Azure Sentinel - Live Cyber Attack Map

Azure Sentinel - Live Cyber Attack Map

Intro

In this article, I will be going over how to setup an intentionally vulnerable virtual machine within Azure. We will then ingest the logs from this VM into a Log Analytics Workspace (LAW), transform the data, and export it to Sentinel for visualization on a map which will show us from where in the world the VM is being probed/attacked. The goal of this lab is to become familiar with enterprise-level techniques for collecting and analyzing data to better help an organization understand potential threats to their operations.

Before we begin, a brief explanation of the components of this lab:

  • Honeypot (Virtual Machine): A honeypot is a deliberately vulnerable part of a network. It could range from a single VM like in our case, to exposed fake data, to an entire subnet of devices. Their purposes include early detection of interest from attackers, wasting attackers' time with phony data or systems, and study of attackers' methods.

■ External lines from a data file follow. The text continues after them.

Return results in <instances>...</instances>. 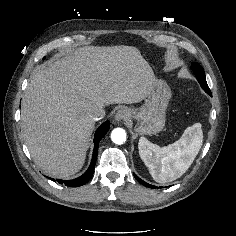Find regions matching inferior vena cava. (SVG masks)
Masks as SVG:
<instances>
[{"label": "inferior vena cava", "mask_w": 236, "mask_h": 236, "mask_svg": "<svg viewBox=\"0 0 236 236\" xmlns=\"http://www.w3.org/2000/svg\"><path fill=\"white\" fill-rule=\"evenodd\" d=\"M104 116H105V110L103 108L95 107L90 111V117L95 121L104 118Z\"/></svg>", "instance_id": "obj_1"}]
</instances>
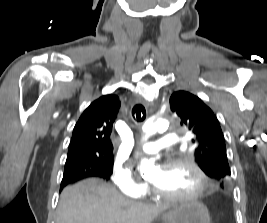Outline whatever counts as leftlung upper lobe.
<instances>
[{"label": "left lung upper lobe", "mask_w": 267, "mask_h": 223, "mask_svg": "<svg viewBox=\"0 0 267 223\" xmlns=\"http://www.w3.org/2000/svg\"><path fill=\"white\" fill-rule=\"evenodd\" d=\"M172 111L181 118L193 134L195 161L210 178L226 182L231 175L224 136L217 117L200 98L186 92L177 91L170 97Z\"/></svg>", "instance_id": "obj_1"}]
</instances>
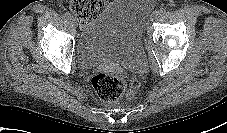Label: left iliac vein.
<instances>
[{
  "mask_svg": "<svg viewBox=\"0 0 227 133\" xmlns=\"http://www.w3.org/2000/svg\"><path fill=\"white\" fill-rule=\"evenodd\" d=\"M158 14L156 12H153L150 16V20L153 21L157 18Z\"/></svg>",
  "mask_w": 227,
  "mask_h": 133,
  "instance_id": "left-iliac-vein-1",
  "label": "left iliac vein"
}]
</instances>
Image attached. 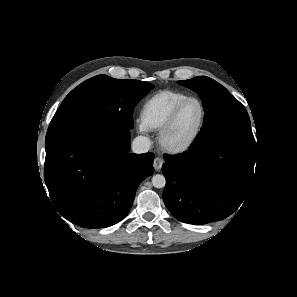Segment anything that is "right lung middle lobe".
Wrapping results in <instances>:
<instances>
[{
	"instance_id": "right-lung-middle-lobe-1",
	"label": "right lung middle lobe",
	"mask_w": 297,
	"mask_h": 297,
	"mask_svg": "<svg viewBox=\"0 0 297 297\" xmlns=\"http://www.w3.org/2000/svg\"><path fill=\"white\" fill-rule=\"evenodd\" d=\"M154 85L149 82L92 77L64 99L49 125L45 147L51 151L84 135L133 128V110Z\"/></svg>"
}]
</instances>
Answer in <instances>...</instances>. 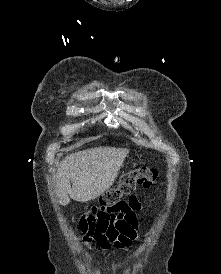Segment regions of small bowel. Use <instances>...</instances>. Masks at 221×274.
Wrapping results in <instances>:
<instances>
[{
    "label": "small bowel",
    "mask_w": 221,
    "mask_h": 274,
    "mask_svg": "<svg viewBox=\"0 0 221 274\" xmlns=\"http://www.w3.org/2000/svg\"><path fill=\"white\" fill-rule=\"evenodd\" d=\"M141 203L136 196L114 206H94L79 220L83 243L102 250H128L137 238V213Z\"/></svg>",
    "instance_id": "c3829d8e"
}]
</instances>
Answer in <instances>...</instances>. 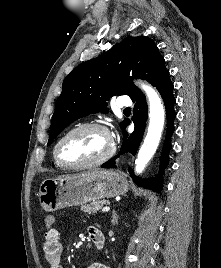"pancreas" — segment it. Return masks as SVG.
Returning a JSON list of instances; mask_svg holds the SVG:
<instances>
[{
    "instance_id": "1",
    "label": "pancreas",
    "mask_w": 221,
    "mask_h": 268,
    "mask_svg": "<svg viewBox=\"0 0 221 268\" xmlns=\"http://www.w3.org/2000/svg\"><path fill=\"white\" fill-rule=\"evenodd\" d=\"M108 202L106 200H98L91 204L82 205L81 210L89 214H97V211Z\"/></svg>"
}]
</instances>
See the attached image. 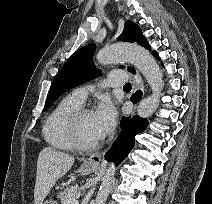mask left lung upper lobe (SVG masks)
Returning a JSON list of instances; mask_svg holds the SVG:
<instances>
[{
    "label": "left lung upper lobe",
    "mask_w": 212,
    "mask_h": 204,
    "mask_svg": "<svg viewBox=\"0 0 212 204\" xmlns=\"http://www.w3.org/2000/svg\"><path fill=\"white\" fill-rule=\"evenodd\" d=\"M118 40L124 42H137L150 50V46L145 37L142 36L141 29L132 21H126L124 30L118 37ZM95 49V44H89L70 56L56 74L51 84L44 110H47L66 90L85 83L100 74V70L95 68L92 60ZM154 53L155 52H153V54ZM128 70L135 73V70L131 67H129Z\"/></svg>",
    "instance_id": "obj_1"
}]
</instances>
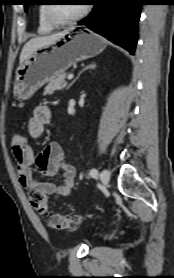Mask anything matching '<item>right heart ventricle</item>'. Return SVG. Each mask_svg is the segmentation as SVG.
Masks as SVG:
<instances>
[{
  "label": "right heart ventricle",
  "mask_w": 174,
  "mask_h": 278,
  "mask_svg": "<svg viewBox=\"0 0 174 278\" xmlns=\"http://www.w3.org/2000/svg\"><path fill=\"white\" fill-rule=\"evenodd\" d=\"M55 29L45 17V5L42 4L38 8V31L43 34L52 32Z\"/></svg>",
  "instance_id": "1"
}]
</instances>
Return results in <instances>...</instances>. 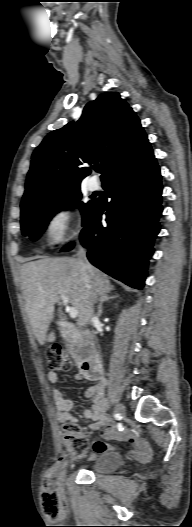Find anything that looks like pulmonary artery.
<instances>
[{"instance_id":"e3ab8cb5","label":"pulmonary artery","mask_w":192,"mask_h":527,"mask_svg":"<svg viewBox=\"0 0 192 527\" xmlns=\"http://www.w3.org/2000/svg\"><path fill=\"white\" fill-rule=\"evenodd\" d=\"M98 187H99L98 182L95 179H90L87 182V188L89 191H96Z\"/></svg>"}]
</instances>
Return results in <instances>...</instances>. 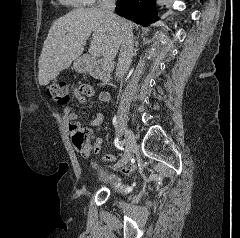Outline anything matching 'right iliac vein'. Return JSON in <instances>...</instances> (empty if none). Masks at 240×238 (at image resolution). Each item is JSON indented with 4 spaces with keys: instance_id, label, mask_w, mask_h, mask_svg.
Here are the masks:
<instances>
[{
    "instance_id": "obj_1",
    "label": "right iliac vein",
    "mask_w": 240,
    "mask_h": 238,
    "mask_svg": "<svg viewBox=\"0 0 240 238\" xmlns=\"http://www.w3.org/2000/svg\"><path fill=\"white\" fill-rule=\"evenodd\" d=\"M125 145H126V151L124 153V156L121 159V161L115 165V169L122 167L130 160L132 152L134 151V148L136 146L134 135L129 130L125 131Z\"/></svg>"
}]
</instances>
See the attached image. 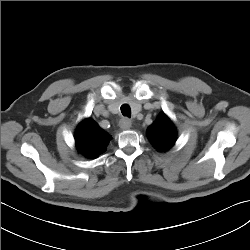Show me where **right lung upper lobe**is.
<instances>
[{
	"label": "right lung upper lobe",
	"mask_w": 250,
	"mask_h": 250,
	"mask_svg": "<svg viewBox=\"0 0 250 250\" xmlns=\"http://www.w3.org/2000/svg\"><path fill=\"white\" fill-rule=\"evenodd\" d=\"M109 140L110 135L90 118L83 120L75 132L78 151L89 158H95L105 151Z\"/></svg>",
	"instance_id": "right-lung-upper-lobe-1"
}]
</instances>
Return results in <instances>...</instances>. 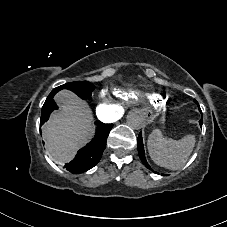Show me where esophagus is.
Segmentation results:
<instances>
[{
    "label": "esophagus",
    "mask_w": 227,
    "mask_h": 227,
    "mask_svg": "<svg viewBox=\"0 0 227 227\" xmlns=\"http://www.w3.org/2000/svg\"><path fill=\"white\" fill-rule=\"evenodd\" d=\"M155 117V114L153 111L148 110L145 112L144 116L142 117V122L144 124H149L151 122V120H153Z\"/></svg>",
    "instance_id": "34e87169"
}]
</instances>
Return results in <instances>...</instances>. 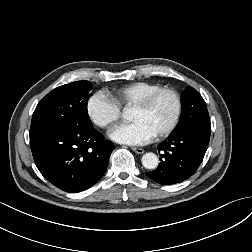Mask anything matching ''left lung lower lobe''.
Masks as SVG:
<instances>
[{"label":"left lung lower lobe","mask_w":252,"mask_h":252,"mask_svg":"<svg viewBox=\"0 0 252 252\" xmlns=\"http://www.w3.org/2000/svg\"><path fill=\"white\" fill-rule=\"evenodd\" d=\"M210 132V126L197 125L170 134L158 146L161 162L146 175L163 185L179 183L191 177L204 158Z\"/></svg>","instance_id":"1"}]
</instances>
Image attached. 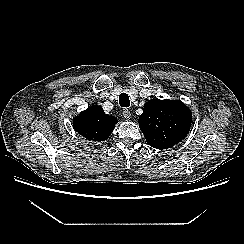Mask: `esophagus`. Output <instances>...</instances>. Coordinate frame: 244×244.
I'll return each mask as SVG.
<instances>
[{"label": "esophagus", "mask_w": 244, "mask_h": 244, "mask_svg": "<svg viewBox=\"0 0 244 244\" xmlns=\"http://www.w3.org/2000/svg\"><path fill=\"white\" fill-rule=\"evenodd\" d=\"M122 114H123L124 118L127 120L131 118V113L128 109H123Z\"/></svg>", "instance_id": "obj_1"}]
</instances>
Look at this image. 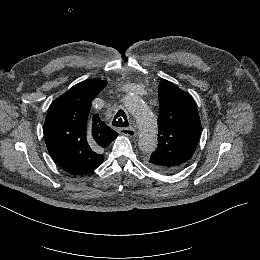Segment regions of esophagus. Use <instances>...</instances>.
<instances>
[{
    "label": "esophagus",
    "instance_id": "esophagus-1",
    "mask_svg": "<svg viewBox=\"0 0 260 260\" xmlns=\"http://www.w3.org/2000/svg\"><path fill=\"white\" fill-rule=\"evenodd\" d=\"M119 133L128 137L136 136V130L132 127H123L119 129Z\"/></svg>",
    "mask_w": 260,
    "mask_h": 260
}]
</instances>
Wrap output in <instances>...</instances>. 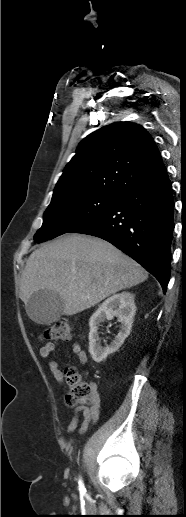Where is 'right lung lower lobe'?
I'll list each match as a JSON object with an SVG mask.
<instances>
[{"label":"right lung lower lobe","mask_w":186,"mask_h":517,"mask_svg":"<svg viewBox=\"0 0 186 517\" xmlns=\"http://www.w3.org/2000/svg\"><path fill=\"white\" fill-rule=\"evenodd\" d=\"M174 201L168 175L132 188L118 201L68 233L102 238L129 255L161 284L170 278Z\"/></svg>","instance_id":"1"}]
</instances>
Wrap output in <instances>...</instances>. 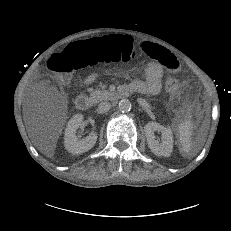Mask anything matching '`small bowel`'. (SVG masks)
Returning <instances> with one entry per match:
<instances>
[{
    "label": "small bowel",
    "mask_w": 231,
    "mask_h": 231,
    "mask_svg": "<svg viewBox=\"0 0 231 231\" xmlns=\"http://www.w3.org/2000/svg\"><path fill=\"white\" fill-rule=\"evenodd\" d=\"M141 50L151 57L153 61L148 62L143 67L145 80L133 81L129 86L136 92L151 95L158 94L161 90V79L164 70L167 69L169 72L176 73L180 70L181 65L173 54L157 44L143 42ZM97 79V74H91L84 79L83 84L90 85Z\"/></svg>",
    "instance_id": "c3829d8e"
}]
</instances>
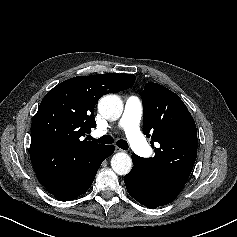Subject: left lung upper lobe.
<instances>
[{"label": "left lung upper lobe", "instance_id": "left-lung-upper-lobe-1", "mask_svg": "<svg viewBox=\"0 0 237 237\" xmlns=\"http://www.w3.org/2000/svg\"><path fill=\"white\" fill-rule=\"evenodd\" d=\"M142 100L143 132L152 134L151 144H160L154 157H140L142 172L162 184L183 186L197 157L194 119L180 97L160 84L147 83Z\"/></svg>", "mask_w": 237, "mask_h": 237}]
</instances>
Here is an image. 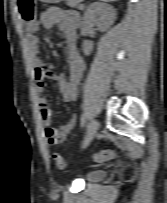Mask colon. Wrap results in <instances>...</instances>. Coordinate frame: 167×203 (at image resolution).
Instances as JSON below:
<instances>
[{"label":"colon","instance_id":"5ec220e1","mask_svg":"<svg viewBox=\"0 0 167 203\" xmlns=\"http://www.w3.org/2000/svg\"><path fill=\"white\" fill-rule=\"evenodd\" d=\"M18 12L21 19L25 22L27 30L31 34L39 32V26L35 20V3L34 0H17ZM116 152L113 150H103L92 155L91 160L96 163L115 159ZM55 165L59 169L66 167L65 159L58 153L53 154Z\"/></svg>","mask_w":167,"mask_h":203}]
</instances>
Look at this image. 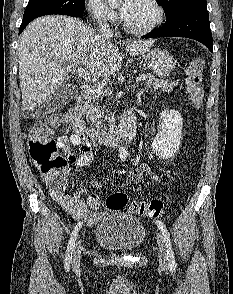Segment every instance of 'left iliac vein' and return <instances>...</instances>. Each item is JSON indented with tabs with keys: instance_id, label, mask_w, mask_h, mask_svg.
<instances>
[{
	"instance_id": "4c4485c4",
	"label": "left iliac vein",
	"mask_w": 233,
	"mask_h": 294,
	"mask_svg": "<svg viewBox=\"0 0 233 294\" xmlns=\"http://www.w3.org/2000/svg\"><path fill=\"white\" fill-rule=\"evenodd\" d=\"M157 244L159 248V262L162 267H166L168 265L167 260V250L165 246V241L161 233H157Z\"/></svg>"
}]
</instances>
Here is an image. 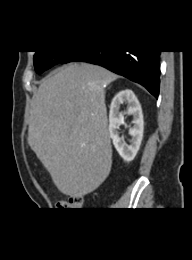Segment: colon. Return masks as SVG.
Masks as SVG:
<instances>
[{
	"mask_svg": "<svg viewBox=\"0 0 192 260\" xmlns=\"http://www.w3.org/2000/svg\"><path fill=\"white\" fill-rule=\"evenodd\" d=\"M82 204L81 196H71L68 200L58 202L57 207L62 210H71L80 208Z\"/></svg>",
	"mask_w": 192,
	"mask_h": 260,
	"instance_id": "1",
	"label": "colon"
}]
</instances>
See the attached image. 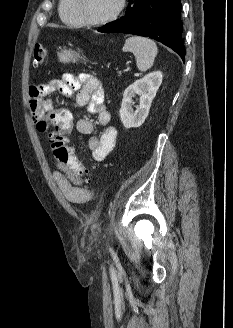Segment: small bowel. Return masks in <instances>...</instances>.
<instances>
[{
	"mask_svg": "<svg viewBox=\"0 0 233 328\" xmlns=\"http://www.w3.org/2000/svg\"><path fill=\"white\" fill-rule=\"evenodd\" d=\"M55 90L63 95H75V102L78 107H85L91 114H96L98 123L102 128V133L96 135L94 126L88 119L77 121V130L89 136L88 148L94 160L102 161L113 150L117 129L111 124V113L104 103V89L101 81L90 74H80L75 77L71 74H64L58 79L38 85H32L29 89L30 111L35 120H40L46 114L54 110L51 101L45 100V96ZM57 171L54 172V179L57 182L64 197L75 203H85L92 197V192L79 183L73 174L64 165L56 161Z\"/></svg>",
	"mask_w": 233,
	"mask_h": 328,
	"instance_id": "c3829d8e",
	"label": "small bowel"
}]
</instances>
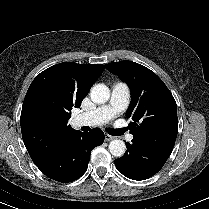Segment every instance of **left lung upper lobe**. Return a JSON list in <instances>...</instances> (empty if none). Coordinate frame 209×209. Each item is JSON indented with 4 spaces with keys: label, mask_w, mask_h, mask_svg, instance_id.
<instances>
[{
    "label": "left lung upper lobe",
    "mask_w": 209,
    "mask_h": 209,
    "mask_svg": "<svg viewBox=\"0 0 209 209\" xmlns=\"http://www.w3.org/2000/svg\"><path fill=\"white\" fill-rule=\"evenodd\" d=\"M108 71L126 82L132 100L126 112L131 134L152 142L175 143L177 106L164 82L150 69L128 60L105 64Z\"/></svg>",
    "instance_id": "obj_1"
}]
</instances>
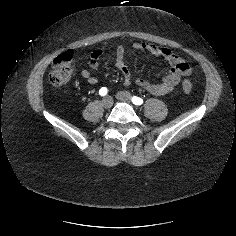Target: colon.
I'll return each instance as SVG.
<instances>
[{"label":"colon","instance_id":"5ec220e1","mask_svg":"<svg viewBox=\"0 0 236 236\" xmlns=\"http://www.w3.org/2000/svg\"><path fill=\"white\" fill-rule=\"evenodd\" d=\"M73 72V53L65 52L59 55L53 62L49 73V81L53 86H62L69 82ZM183 91L190 94L192 84L189 80L182 82Z\"/></svg>","mask_w":236,"mask_h":236}]
</instances>
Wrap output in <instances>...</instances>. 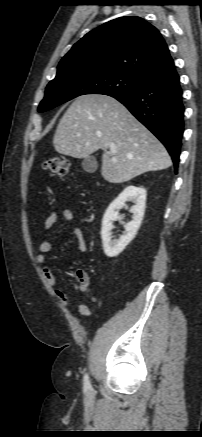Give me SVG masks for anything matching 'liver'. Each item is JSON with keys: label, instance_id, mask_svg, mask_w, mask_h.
I'll return each instance as SVG.
<instances>
[{"label": "liver", "instance_id": "obj_1", "mask_svg": "<svg viewBox=\"0 0 202 437\" xmlns=\"http://www.w3.org/2000/svg\"><path fill=\"white\" fill-rule=\"evenodd\" d=\"M55 150L74 158L104 151L101 174L110 183H123L148 171L171 166L161 142L116 99L82 95L67 109L53 137ZM115 148V153L108 149Z\"/></svg>", "mask_w": 202, "mask_h": 437}]
</instances>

  • SIEM (Sentinel): At a basic level, a SIEM is like a digital security guard for a computer network. It collects and analyzes data from different devices and applications to detect and respond to potential cyber threats. They provide a centralized view and real-time analytics of log data from hardware and software sources which enables efficient threat detection, response, and remediation.

  • Log Analytics Workspace: An Azure Log Analytics Workspace is a centralized repository that aggregates and stores log data and telemetry from various sources. It allows comprehensive analysis and monitoring of an organization's applications and infrastructure. You can also use Microsoft's proprietary Kusto Query Language (KQL) language to query collected data which can assist with troubleshooting and trend analysis.


Step 1: Create a Free Azure Account

  1. Visit https://azure.microsoft.com/en-us/free and go through the process of setting up a new account.

Step 2: Create the Honeypot Virtual Machine

Here we will create the virtual machine running Windows 10 which will serve as our honeypot. Our goal is for this virtual machine to simulate a poorly secured workstation to entice attackers to take notice of it.

  1. From portal.azure.com search for "Virtual Machines" in the top search bar.

  2. Click Create > Azure Virtual Machine

  3. Create new resource group and name it (sentinel-lab)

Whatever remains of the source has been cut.